I think the key to understanding the qualified meaning of these images of destruction in 2 Peter lies within the passage itself. The passage draws a parallel between the earth in the time of Noah, which was “destroyed” through the Flood, and the time to come when the present world will be destroyed in judgment again, this time not by water but by fire (2 Peter 3:6-7). The stated reference point for understanding the future destruction of the world is the Flood. The Flood was certainly cataclysmic and devastating. But did it obliterate the world, making it cease to exist? No. Noah and his family and the animals were delivered from God’s judgment in order to reinhabit a new world made ready for them by God’s cleansing judgment. Flooding the whole world didn’t destroy all the mountains (Genesis 8:4). Though many people believe that the Tigris and Euphrates rivers near Eden (Genesis 2:14) weren’t the same rivers as those we know today, the fact that they were given the same names as the originals suggests some continuity.

The cleansing with fire will be more thorough than the Flood in that it will permanently eliminate sin. But just as God’s judgment by water didn’t make the earth permanently uninhabitable, neither will God’s judgment by fire.

The King James Version translates 2 Peter 3:10 this way: “The earth also and the works that are therein shall be burned up.” But the word translated “burned up” does not appear in the oldest Greek manuscripts, which contain a word that means “found” or “shown.” The New International Version translates it “laid bare,” and the English Standard Version renders it as “exposed.” God’s fire of judgment will consume the bad but refine the good, exposing things as they really are.

Theologian Cornelius Venema explains, “The word used in the older and better manuscripts conveys the idea of a process that does not so much destroy or burn up, but uncovers or lays open for discovery the creation, now in a renewed state of pristine purity.” [5] Likewise rejecting “burned up” as the best translation, Albert Wolters argues that “translations of this text have often been influenced by a world view that denies the continuity between the present and future state of creation.” [6]

…When a house burns to the ground, the components of the house do not cease to exist, but take on another form.
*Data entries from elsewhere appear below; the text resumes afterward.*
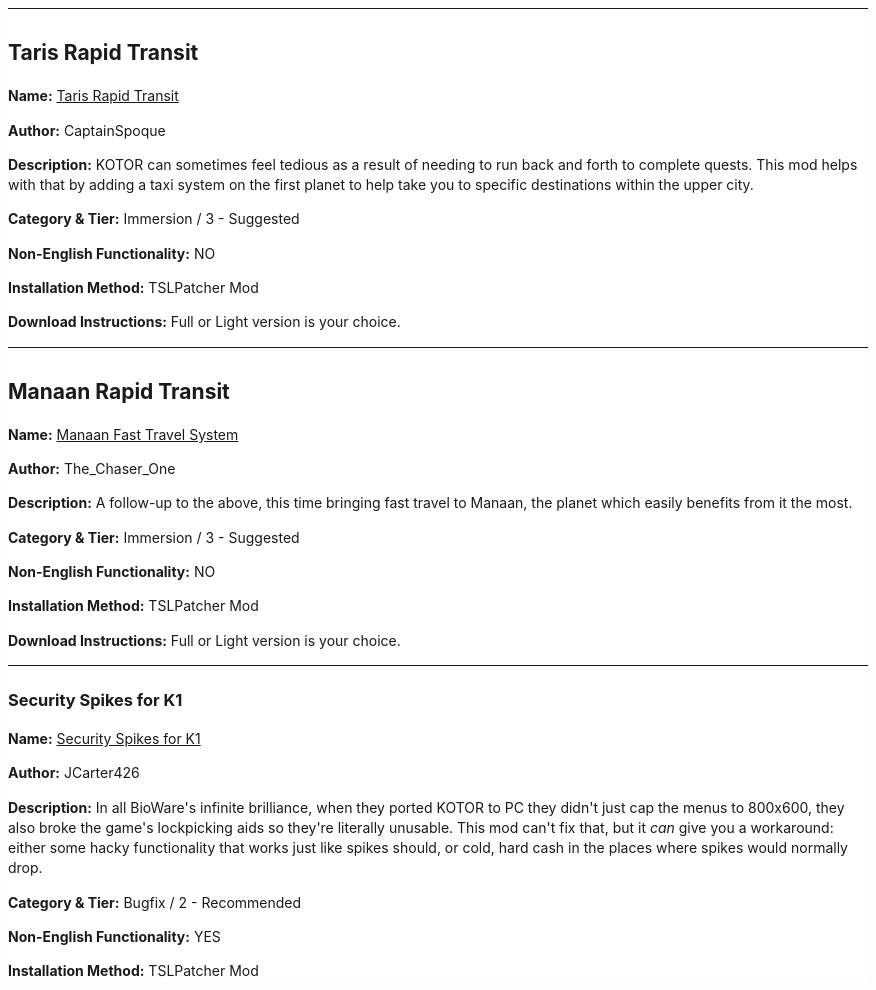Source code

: ___

## Taris Rapid Transit

**Name:** [Taris Rapid Transit](https://www.nexusmods.com/kotor/mods/1666)

**Author:** CaptainSpoque

**Description:** KOTOR can sometimes feel tedious as a result of needing to run back and forth to complete quests. This mod helps with that by adding a taxi system on the first planet to help take you to specific destinations within the upper city.

**Category & Tier:** Immersion / 3 - Suggested

**Non-English Functionality:** NO

**Installation Method:** TSLPatcher Mod

**Download Instructions:** Full or Light version is your choice.

___

## Manaan Rapid Transit

**Name:** [Manaan Fast Travel System](https://deadlystream.com/files/file/2739-manaan-fast-travel-system/)

**Author:** The_Chaser_One

**Description:** A follow-up to the above, this time bringing fast travel to Manaan, the planet which easily benefits from it the most.

**Category & Tier:** Immersion / 3 - Suggested

**Non-English Functionality:** NO

**Installation Method:** TSLPatcher Mod

**Download Instructions:** Full or Light version is your choice.

___

### Security Spikes for K1

**Name:** [Security Spikes for K1](https://deadlystream.com/files/file/1439-jcs-security-spikes-for-k1/)

**Author:** JCarter426

**Description:** In all BioWare's infinite brilliance, when they ported KOTOR to PC they didn't just cap the menus to 800x600, they also broke the game's lockpicking aids so they're literally unusable. This mod can't fix that, but it *can* give you a workaround: either some hacky functionality that works just like spikes should, or cold, hard cash in the places where spikes would normally drop.

**Category & Tier:** Bugfix / 2 - Recommended

**Non-English Functionality:** YES

**Installation Method:** TSLPatcher Mod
According to the first law of thermodynamics (conservation of energy), the fire doesn’t obliterate the wood but transforms it into different substances, including charcoal and carbon dioxide. What we consider annihilation is not what it appears.

Resurrection, however, goes beyond that. A new house is not made out of the materials of a house that burned, but out of new materials. Though it may be on the same ground, made according to the same blueprint, it’s a different house. Resurrection, however, is about continuity—the same body that was destroyed is reconstructed into the new.

As God may gather the scattered DNA and atoms and molecules of our bodies, he will regather all he needs of the scorched and disfigured Earth. As our old bodies will be raised to new bodies, so the old Earth will be raised to become the New Earth. So, will the earth be destroyed or renewed? The answer is both—but the “destruction” will be temporal and partial, whereas the renewal will be eternal and complete.



[1] Wayne Grudem, Systematic Theology: An Introduction to Biblical Doctrine (Grand Rapids: Zondervan, 1994), 1160–61.

[2] Anthony A. Hoekema, The Bible and the Future (Grand Rapids: Eerdmans, 1979), 280.

[3] John Piper, Future Grace (Sisters, Ore.: Multnomah, 1995), 371, 376.

[4] Piper, Future Grace, 376.

[5] Cornelius P. Venema, The Promise of the Future (Trowbridge, UK: Banner of Truth, 2000), 468.

[6] Albert M. Wolters, quoted in Venema, Promise of the Future, 468.